WHAT IS NEEDED:
Where the line with "mostrada no display, já" appears below, start writing out lines exactly, and finish with the line with "O Projeto funcionou", which is included; write out nothing else.

(Stored dataset items)

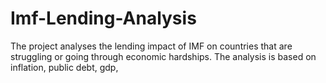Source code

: # Imf-Lending-Analysis
The project analyses the lending impact of IMF on countries that are struggling or going through economic hardships. The analysis is based on inflation, public debt, gdp, 

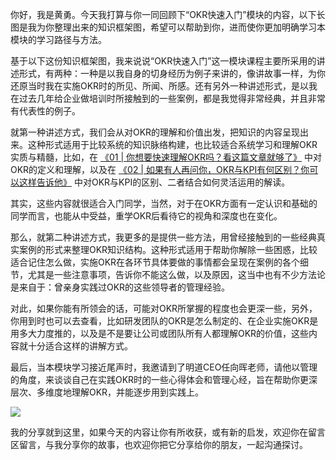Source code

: 你好，我是黄勇。今天我打算与你一同回顾下“OKR快速入门”模块的内容，以下长图是我为你整理出来的知识框架图，希望可以帮助到你，进而使你更加明确学习本模块的学习路径与方法。

基于以下这份知识框架图，我来说说“OKR快速入门”这一模块课程主要所采用的讲述形式，有两种：一种是以我自身的切身经历为例子来讲的，像讲故事一样，为你还原当时我在实施OKR时的所见、所闻、所感。还有另外一种讲述形式，是以我在过去几年给企业做培训时所接触到的一些案例，都是我觉得非常经典，并且非常有代表性的例子。

就第一种讲述方式，我们会从对OKR的理解和价值出发，把知识的内容呈现出来。这种形式适用于比较系统的知识脉络构建，也比较适合系统学习和理解OKR实质与精髓，比如，在 [《01 \| 你想要快速理解OKR吗？看这篇文章就够了》](https://time.geekbang.org/column/article/103858) 中对OKR的定义和理解，以及在 [《02 \| 如果有人再问你，OKR与KPI有何区别？你可以这样告诉他》](https://time.geekbang.org/column/article/103986) 中对OKR与KPI的区别、二者结合如何灵活运用的解读。

其实，这些内容就很适合入门同学，当然，对于在OKR方面有一定认识和基础的同学而言，也能从中受益，重学OKR后看待它的视角和深度也在变化。

那么，就第二种讲述方式，我更多的是提供一些方法，用曾经接触到的一些经典真实案例的形式来整理OKR知识结构。这种形式适用于帮助你解除一些困惑，比较适合记住怎么做，实施OKR在各环节具体要做的事情都会呈现在案例的各个细节，尤其是一些注意事项，告诉你不能这么做，以及原因，这当中也有不少方法论是来自于：曾亲身实践过OKR的这些领导者的管理经验。

对此，如果你能有所领会的话，可能对OKR所掌握的程度也会更深一些，另外，你用到时也可以去查看，比如研发团队的OKR是怎么制定的、在企业实施OKR是用多大力度推的，以及是不是要让公司或团队所有人都理解OKR的价值，这些内容就十分适合这样的讲解方式。

最后，当本模块学习接近尾声时，我邀请到了明道CEO任向晖老师，请他以管理的角度，来谈谈自己在实践OKR时的一些心得体会和管理心经，旨在帮助你更深层次、多维度地理解OKR，并能逐步用到实践上。

![](https://static001.geekbang.org/resource/image/4f/7a/4f4d7d34a4ebac69fb6bf88b7265e27a.png?wh=4780*11979)

我的分享就到这里，如果今天的内容让你有所收获，或有新的启发，欢迎你在留言区留言，与我分享你的故事，也欢迎你把它分享给你的朋友，一起沟通探讨。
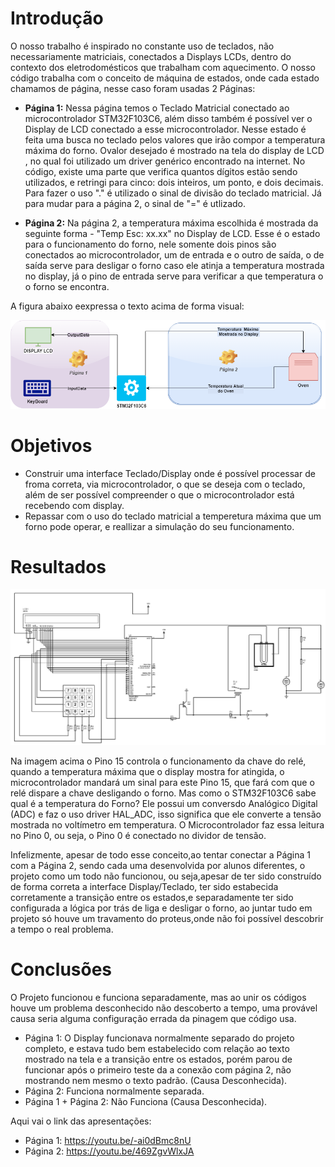 # Introdução

O nosso trabalho é inspirado no constante uso de teclados, não necessariamente matriciais, conectados a Displays LCDs, dentro do contexto dos eletrodomésticos que trabalham com aquecimento. O nosso código trabalha com o conceito de máquina de estados, onde cada estado chamamos de página, nesse caso foram usadas 2 Páginas:

* **Página 1:** Nessa página temos o Teclado Matricial conectado ao microcontrolador STM32F103C6, além disso também é possível ver o Display de LCD conectado a esse
microcontrolador. Nesse estado é feita uma busca no teclado pelos valores que irão compor a temperatura máxima do forno. Ovalor desejado é mostrado na tela do display de LCD
, no qual foi utilizado um driver genérico encontrado na internet. No código, existe uma parte que verifica quantos dígitos estão sendo utilizados, e retringi para cinco: 
dois inteiros, um ponto, e dois decimais. Para fazer o uso "." é utilizado o sinal de divisão do teclado matricial. Já para mudar para a página 2, o sinal de "=" é utlizado.

* **Página 2:** Na página 2, a temperatura máxima escolhida é mostrada da seguinte forma - "Temp Esc: xx.xx" no Display de LCD. Esse é o estado para o funcionamento do forno,
nele somente dois pinos são conectados ao microcontrolador, um de entrada e o outro de saída, o de saída serve para desligar o forno caso ele atinja a temperatura 
mostrada no display, já o pino de entrada serve para verificar a que temperatura o o forno se encontra.

A figura abaixo eexpressa o texto acima de forma visual:

![Esquema do Projeto](https://github.com/matheus123deimos/Trabalho2_Micropr/blob/main/Projeto%20Micro.png)

# Objetivos

* Construir uma interface Teclado/Display onde é possível processar de froma correta, via microcontrolador, o que se deseja com o teclado, além de ser possível compreender o que o microcontrolador está recebendo com display.
* Repassar com o uso do teclado matricial a temperetura máxima que um forno pode operar, e reallizar a simulação do seu funcionamento.

# Resultados 

![Esquema do Projeto](https://github.com/matheus123deimos/Trabalho2_Micropr/blob/main/sch/ProjetoFinal.jpg)

Na imagem acima o Pino 15 controla o funcionamento da chave do relé, quando a temperatura máxima que o display mostra for atingida, o microcontrolador mandará um sinal para este Pino 15, que fará com que o relé dispare a chave desligando o forno. Mas como o STM32F103C6 sabe qual é a temperatura do Forno? Ele possui um conversdo Analógico Digital (ADC) e faz o uso driver HAL_ADC, isso significa que ele converte a tensão mostrada no voltímetro em temperatura. O Microcontrolador faz essa leitura no Pino 0, ou seja, o Pino 0 é conectado no dividor de tensão.

Infelizmente, apesar de todo esse conceito,ao tentar conectar a Página 1 com a Página 2, sendo cada uma desenvolvida por alunos diferentes, o projeto como um todo não funcionou, ou seja,apesar de ter sido construído de forma correta a interface Display/Teclado, ter sido estabecida corretamente a transição entre os estados,e separadamente ter sido configurada a lógica por trás de liga e desligar o forno, ao juntar tudo em projeto só houve um travamento do proteus,onde não foi possível descobrir a tempo o real problema.

# Conclusões

O Projeto funcionou e funciona separadamente, mas ao unir os códigos houve um problema desconhecido não descoberto a tempo, uma provável causa seria alguma
configuração errada da pinagem que código usa.

* Página 1: O Display funcionava normalmente separado do projeto completo, e estava tudo bem estabelecido com relação ao texto mostrado na tela e a transição entre os estados, porém parou de funcionar após o primeiro teste da a conexão com página 2, não mostrando nem mesmo o texto padrão. (Causa Desconhecida).
* Página 2: Funciona normalmente separada.
* Página 1 + Página 2: Não Funciona (Causa Desconhecida).

Aqui vai o link das apresentações: 

* Página 1: https://youtu.be/-ai0dBmc8nU
* Página 2: https://youtu.be/469ZgvWlxJA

OUTPUT OF THE TASK:
mostrada no display, já o pino de entrada serve para verificar a que temperatura o o forno se encontra.

A figura abaixo eexpressa o texto acima de forma visual:

![Esquema do Projeto](https://github.com/matheus123deimos/Trabalho2_Micropr/blob/main/Projeto%20Micro.png)

# Objetivos

* Construir uma interface Teclado/Display onde é possível processar de froma correta, via microcontrolador, o que se deseja com o teclado, além de ser possível compreender o que o microcontrolador está recebendo com display.
* Repassar com o uso do teclado matricial a temperetura máxima que um forno pode operar, e reallizar a simulação do seu funcionamento.

# Resultados 

![Esquema do Projeto](https://github.com/matheus123deimos/Trabalho2_Micropr/blob/main/sch/ProjetoFinal.jpg)

Na imagem acima o Pino 15 controla o funcionamento da chave do relé, quando a temperatura máxima que o display mostra for atingida, o microcontrolador mandará um sinal para este Pino 15, que fará com que o relé dispare a chave desligando o forno. Mas como o STM32F103C6 sabe qual é a temperatura do Forno? Ele possui um conversdo Analógico Digital (ADC) e faz o uso driver HAL_ADC, isso significa que ele converte a tensão mostrada no voltímetro em temperatura. O Microcontrolador faz essa leitura no Pino 0, ou seja, o Pino 0 é conectado no dividor de tensão.

Infelizmente, apesar de todo esse conceito,ao tentar conectar a Página 1 com a Página 2, sendo cada uma desenvolvida por alunos diferentes, o projeto como um todo não funcionou, ou seja,apesar de ter sido construído de forma correta a interface Display/Teclado, ter sido estabecida corretamente a transição entre os estados,e separadamente ter sido configurada a lógica por trás de liga e desligar o forno, ao juntar tudo em projeto só houve um travamento do proteus,onde não foi possível descobrir a tempo o real problema.

# Conclusões

O Projeto funcionou e funciona separadamente, mas ao unir os códigos houve um problema desconhecido não descoberto a tempo, uma provável causa seria alguma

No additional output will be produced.